Rajin pergi ke kampus. Yah, itulah yang aku rasakan kini. Semenjak aku berdoa meminta kebaikan kepada Allah akan apa yang aku butuhkan, semenjak itu hatiku terus semangat setiap kali melangkah pergi. Bukan karena untuk menyenangkan hati Papa, atau juga permintaan Mama. Tetapi karena kemauanku sendiri, karena aku yakin, ini semua kebaikan yang Allah berikan padaku.
“Yon, Lo mau langsung balik?” tanya Aiden sambil menepuk lengan kananku.
“Yup, emang kenapa?” tanyaku sambil kembali menepuk lengannya.
“Itu ..., Lo kenal Kak Ahmad darimana sih?” tanyanya penasaran.
“Kak Ahmad itu guru ngajiku. Mama yang carikan. Jadi hampir setiap sore Kak Ahmad akan datang ke rumahku. Emang kenapa?” tanyaku lagi yang kini sudah berada di parkiran.
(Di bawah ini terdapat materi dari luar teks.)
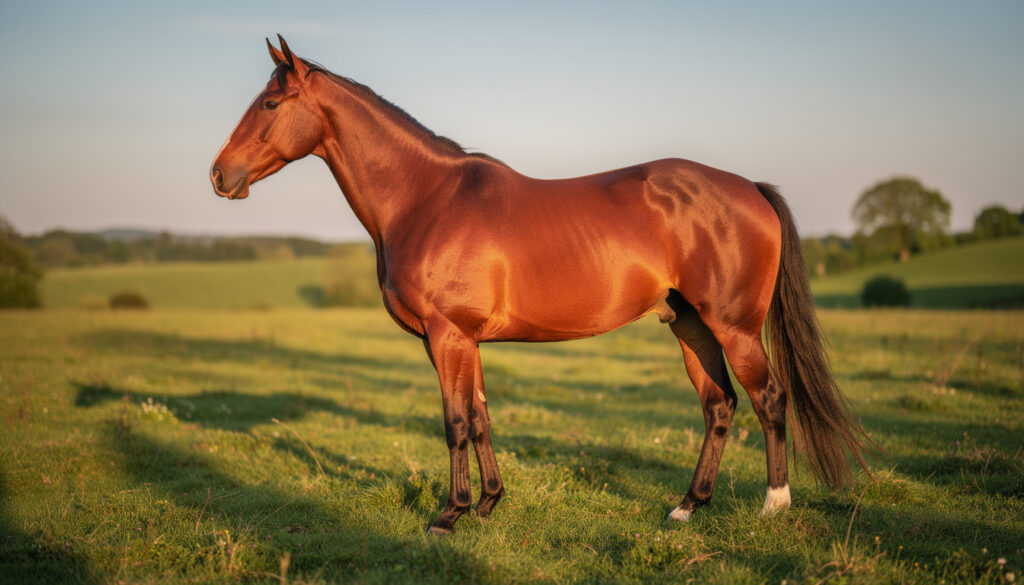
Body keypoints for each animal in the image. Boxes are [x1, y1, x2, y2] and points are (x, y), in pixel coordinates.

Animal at [211, 36, 870, 534]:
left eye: (270, 103)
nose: (220, 175)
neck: (426, 198)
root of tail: (749, 187)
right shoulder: (462, 341)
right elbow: (479, 415)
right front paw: (488, 504)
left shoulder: (447, 336)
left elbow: (455, 423)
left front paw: (448, 516)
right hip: (689, 326)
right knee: (720, 405)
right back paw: (686, 508)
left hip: (734, 329)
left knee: (769, 399)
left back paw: (774, 507)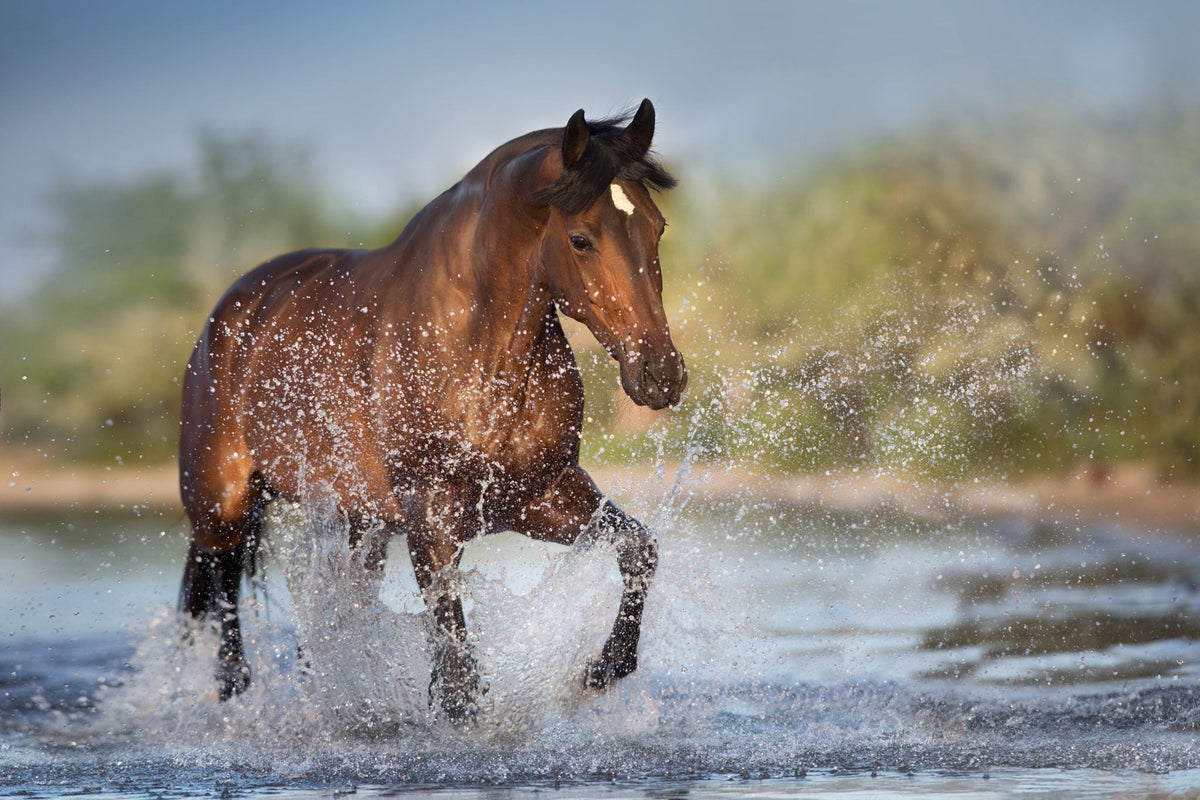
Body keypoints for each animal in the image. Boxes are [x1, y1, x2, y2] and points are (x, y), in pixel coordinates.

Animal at [178, 99, 685, 722]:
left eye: (656, 227)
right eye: (581, 239)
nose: (661, 374)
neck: (480, 354)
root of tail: (231, 313)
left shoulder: (542, 496)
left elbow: (639, 549)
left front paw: (604, 668)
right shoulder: (432, 517)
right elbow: (457, 674)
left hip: (359, 525)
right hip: (222, 509)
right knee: (225, 608)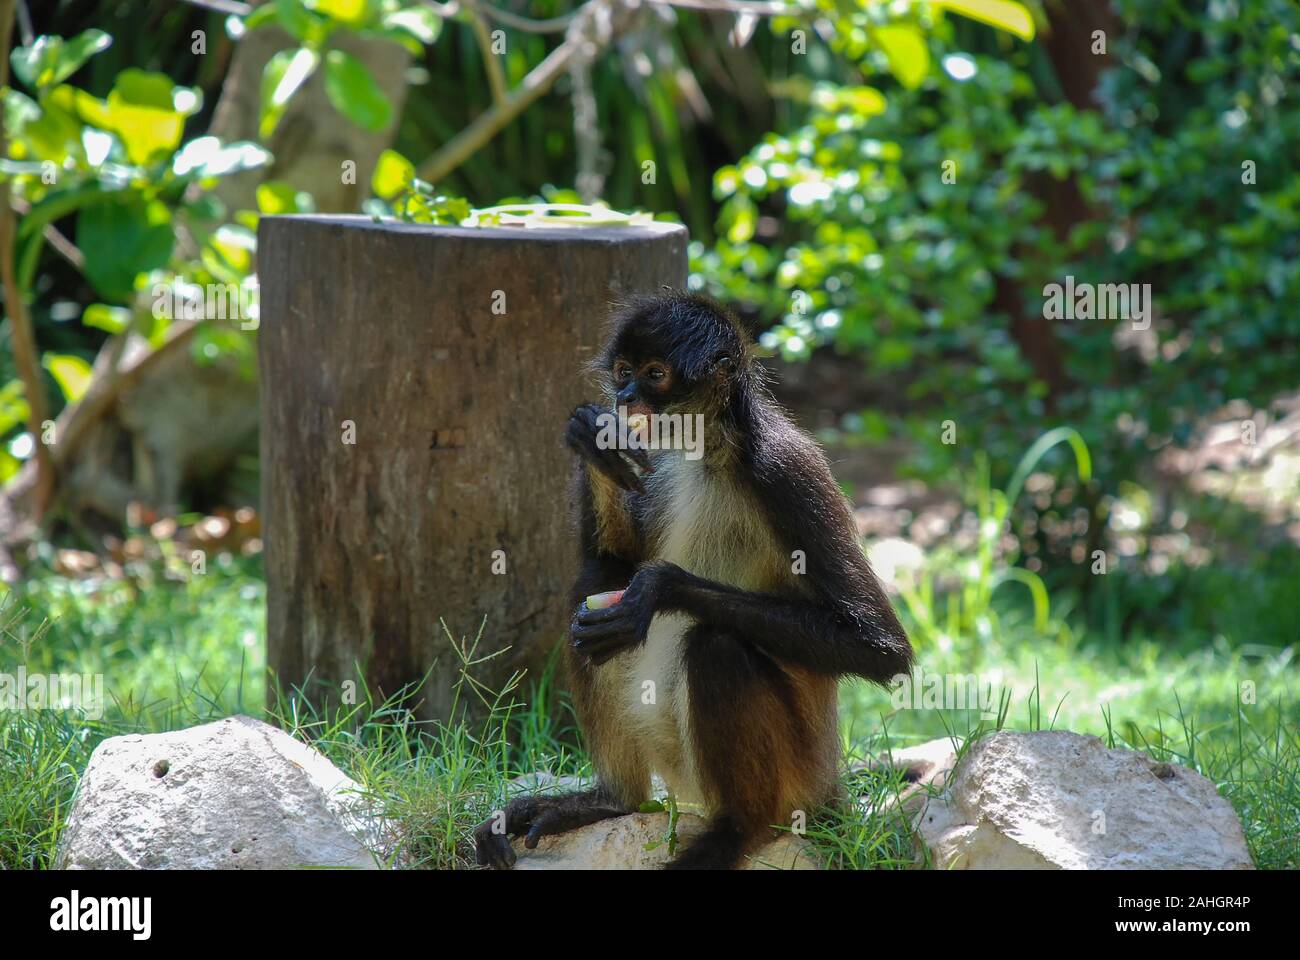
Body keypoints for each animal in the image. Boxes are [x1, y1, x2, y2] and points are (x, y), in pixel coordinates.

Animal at [474, 291, 913, 869]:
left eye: (655, 375)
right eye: (623, 372)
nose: (626, 397)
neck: (704, 452)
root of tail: (830, 786)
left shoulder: (783, 469)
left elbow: (881, 648)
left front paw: (660, 590)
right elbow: (609, 561)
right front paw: (594, 438)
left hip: (795, 775)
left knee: (716, 646)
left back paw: (738, 830)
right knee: (589, 588)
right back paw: (611, 800)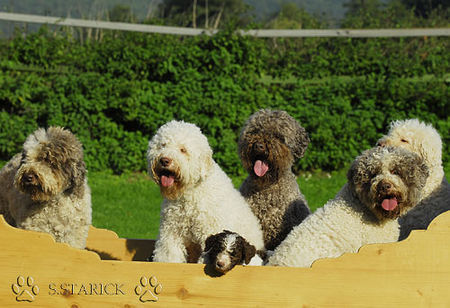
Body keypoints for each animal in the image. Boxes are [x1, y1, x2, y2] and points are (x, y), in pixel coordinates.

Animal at [148, 120, 264, 262]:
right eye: (162, 145)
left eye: (183, 150)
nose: (164, 160)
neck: (189, 193)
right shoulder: (170, 233)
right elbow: (168, 257)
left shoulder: (210, 231)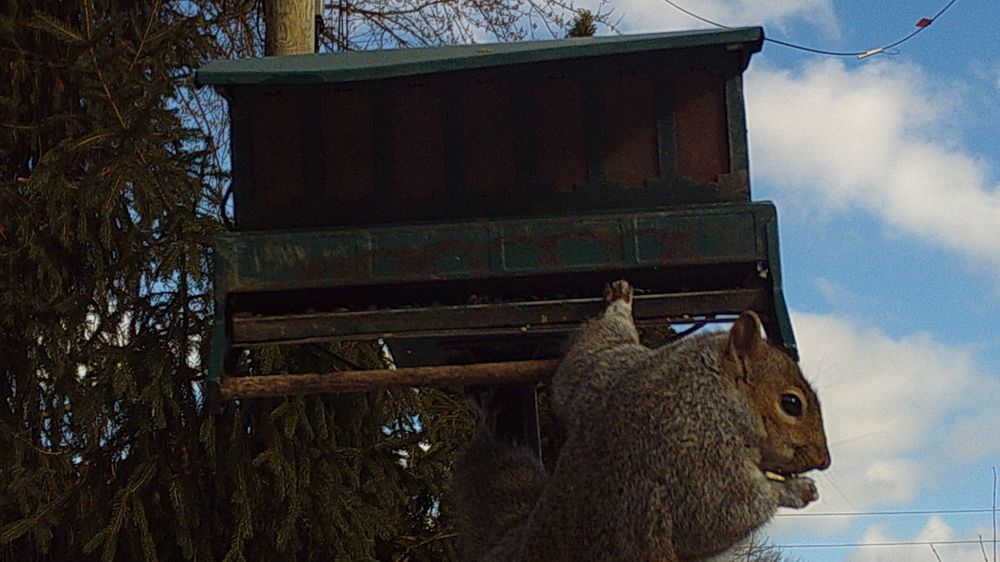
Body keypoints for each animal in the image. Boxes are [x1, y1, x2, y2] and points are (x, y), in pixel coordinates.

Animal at [451, 280, 831, 561]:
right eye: (791, 404)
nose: (824, 461)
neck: (711, 386)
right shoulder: (701, 452)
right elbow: (721, 515)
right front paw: (796, 490)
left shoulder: (609, 377)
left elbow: (591, 356)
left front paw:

“Eh, gini Yon. Anu ...,” ucapan Aiden terlihat bingung.
“Kenapa sih, Den? Kok Lo bingung gitu,” tanya sambil menepuk kedua pundaknya.
“Aku suka ikut kajian. Aku boleh ikut ngaji juga enggak di rumah Lo?” tanyanya dengan wajah malu-malu.
“Alhamdulilah ..., boleh kali Den. Yuk!” ajakku yang kemudian masuk ke dalam mobil. Begitu juga Aiden, ia masuk ke dalam mobil dan mengikuti arah mobilku berjalan.
***
“Assalamu alaikum, Ma!” ucapku sambil mencium punggung tangan Mama, juga mengecup kedua pipi Mama.
“Walaikumsalam sayang, eh, Aiden ikut juga,” ucap Mama yang kaget dengan keberadaan Aiden di belakangku.
“Iya, Tan. Eh, apa. Assalamu alaikum,” ucapnya yang juga mencium lengan Mamaku.
Mama yang menyadari sikap Aiden pun tersenyum bahagia sambil melirik ke arahku.
“Oh, ya. Sambil menunggu Kak Ahmad, kita makan cupcake buatan Mama dulu, yuk!” ajak Mama.
Bak anak itik, aku dan Aiden pun berjalan menuju dapur mengikuti Mama.